On his website, eco-king David Suzuki heralds The Rolling Stones and Coldplay for offsetting emissions associated with their concerts and albums by reducing and/or planting trees to suck up the noxious gasses and turn them into clean, healthy oxygen. The Dave Matthews Band has traced their carbonic steps back to 1991 and turned to organization Native Energy (nativeenergy.com) who document a person/business/act’s footprint and counter it by constructing new Native American and Native Alaskan renewable energy generators that create clean electricity, displacing coal-fired plants.

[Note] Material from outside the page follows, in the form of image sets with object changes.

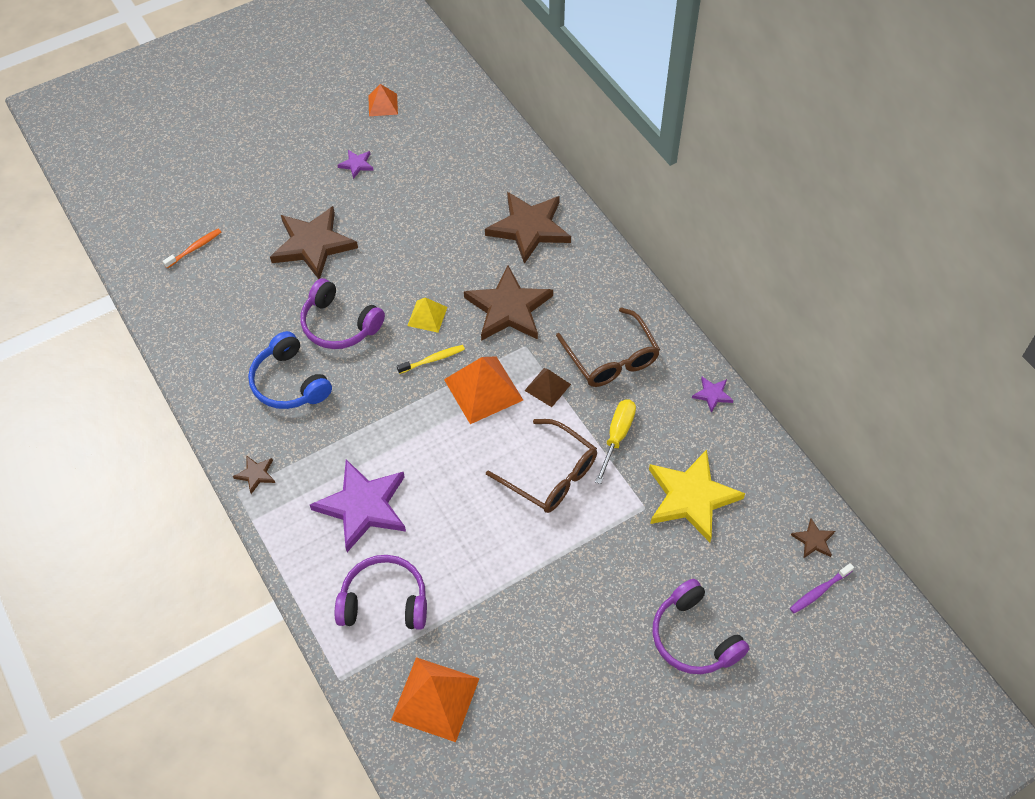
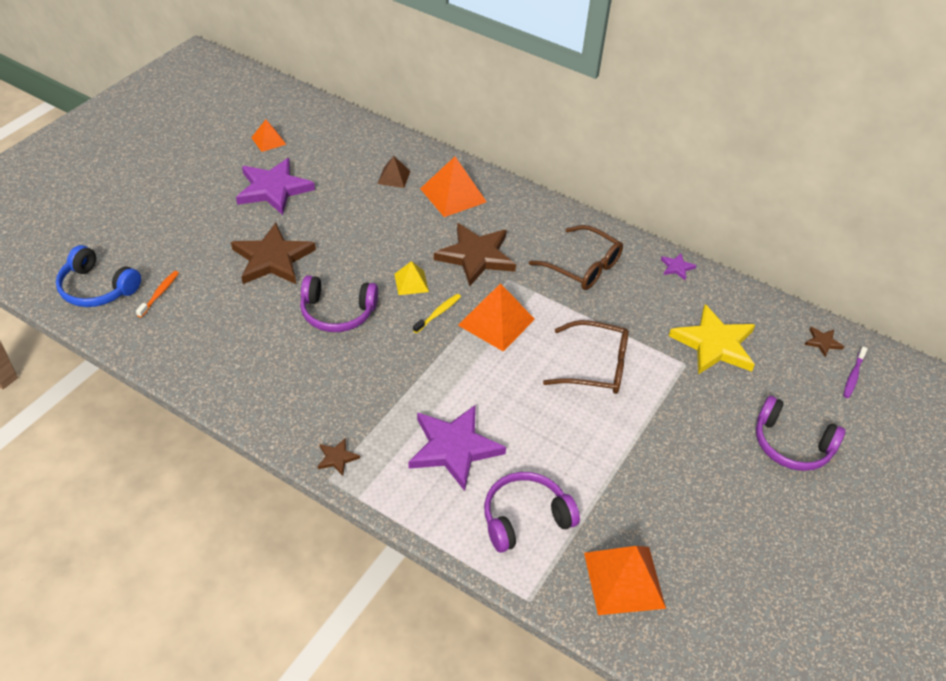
camera: 30 degrees left, 10 degrees down
blue headphones [248,331,332,409] -> blue headphones moved to [56,245,141,307]
purple star [338,150,374,179] -> purple star [236,158,315,215], size x2.29
brown star [485,192,571,264] -> orange pyramid [420,157,487,217]
brown pyramid [524,368,571,407] -> brown pyramid moved to [378,156,410,188]
yellow screwdriver [595,400,636,484] -> none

Keep in mind that as with all things innovative, the first steps made towards correcting environmental oversights aren’t picture-perfect. Most of Colplay’s carbon-mashing mango trees died in their first year and as Rolling Stone Magazine reported in June of 2008 and Radiohead were chagrined to learn of a six-hour traffic jam en route to one performance. That’s six hours of fume-spewing vehicles going nowhere.

Still, those are circumstances beyond a band’s control and the green rock revolution is quite young so while a fully green tour is many moons away, as the movement garners attention and support the kinks are slowly worked out.

It’s a start: Acts aspiring to generate action from knowledge; hoping that such environmental responsibility will become as infectiously appealing as the desire to become a world-travelling guitar hero.